Task details: Give the data again, word for word.

Data to examine:
----------

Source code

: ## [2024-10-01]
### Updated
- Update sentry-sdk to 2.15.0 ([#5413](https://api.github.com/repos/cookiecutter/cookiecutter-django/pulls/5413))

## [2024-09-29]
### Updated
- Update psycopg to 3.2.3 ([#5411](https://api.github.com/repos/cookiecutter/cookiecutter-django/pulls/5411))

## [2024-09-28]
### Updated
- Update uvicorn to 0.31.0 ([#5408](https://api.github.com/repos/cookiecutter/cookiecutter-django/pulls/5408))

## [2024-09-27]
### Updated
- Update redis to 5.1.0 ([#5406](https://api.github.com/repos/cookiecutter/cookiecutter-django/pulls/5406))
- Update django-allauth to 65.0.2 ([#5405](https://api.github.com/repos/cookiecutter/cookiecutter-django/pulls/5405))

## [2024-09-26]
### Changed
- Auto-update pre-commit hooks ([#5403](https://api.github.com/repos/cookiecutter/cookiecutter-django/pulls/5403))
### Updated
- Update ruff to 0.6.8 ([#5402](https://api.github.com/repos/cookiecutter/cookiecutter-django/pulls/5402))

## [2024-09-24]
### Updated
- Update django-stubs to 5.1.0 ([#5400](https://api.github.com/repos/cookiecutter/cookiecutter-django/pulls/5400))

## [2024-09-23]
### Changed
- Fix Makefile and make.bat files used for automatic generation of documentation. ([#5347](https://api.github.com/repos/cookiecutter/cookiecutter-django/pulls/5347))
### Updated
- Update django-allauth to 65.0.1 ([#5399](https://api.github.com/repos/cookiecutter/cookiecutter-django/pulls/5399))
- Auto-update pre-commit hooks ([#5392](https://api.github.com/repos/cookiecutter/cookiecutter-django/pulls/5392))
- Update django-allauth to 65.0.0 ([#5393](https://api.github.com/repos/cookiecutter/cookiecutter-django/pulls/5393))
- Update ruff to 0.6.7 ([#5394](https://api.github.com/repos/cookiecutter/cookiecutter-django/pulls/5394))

----------

Answer box:
Source code

: ## [2024-10-01]
### Updated
- Update sentry-sdk to 2.15.0 ([#5413](https://api.github.com/repos/cookiecutter/cookiecutter-django/pulls/5413))

## [2024-09-29]
### Updated
- Update psycopg to 3.2.3 ([#5411](https://api.github.com/repos/cookiecutter/cookiecutter-django/pulls/5411))

## [2024-09-28]
### Updated
- Update uvicorn to 0.31.0 ([#5408](https://api.github.com/repos/cookiecutter/cookiecutter-django/pulls/5408))

## [2024-09-27]
### Updated
- Update redis to 5.1.0 ([#5406](https://api.github.com/repos/cookiecutter/cookiecutter-django/pulls/5406))
- Update django-allauth to 65.0.2 ([#5405](https://api.github.com/repos/cookiecutter/cookiecutter-django/pulls/5405))

## [2024-09-26]
### Changed
- Auto-update pre-commit hooks ([#5403](https://api.github.com/repos/cookiecutter/cookiecutter-django/pulls/5403))
### Updated
- Update ruff to 0.6.8 ([#5402](https://api.github.com/repos/cookiecutter/cookiecutter-django/pulls/5402))

## [2024-09-24]
### Updated
- Update django-stubs to 5.1.0 ([#5400](https://api.github.com/repos/cookiecutter/cookiecutter-django/pulls/5400))

## [2024-09-23]
### Changed
- Fix Makefile and make.bat files used for automatic generation of documentation. ([#5347](https://api.github.com/repos/cookiecutter/cookiecutter-django/pulls/5347))
### Updated
- Update django-allauth to 65.0.1 ([#5399](https://api.github.com/repos/cookiecutter/cookiecutter-django/pulls/5399))
- Auto-update pre-commit hooks ([#5392](https://api.github.com/repos/cookiecutter/cookiecutter-django/pulls/5392))
- Update django-allauth to 65.0.0 ([#5393](https://api.github.com/repos/cookiecutter/cookiecutter-django/pulls/5393))
- Update ruff to 0.6.7 ([#5394](https://api.github.com/repos/cookiecutter/cookiecutter-django/pulls/5394))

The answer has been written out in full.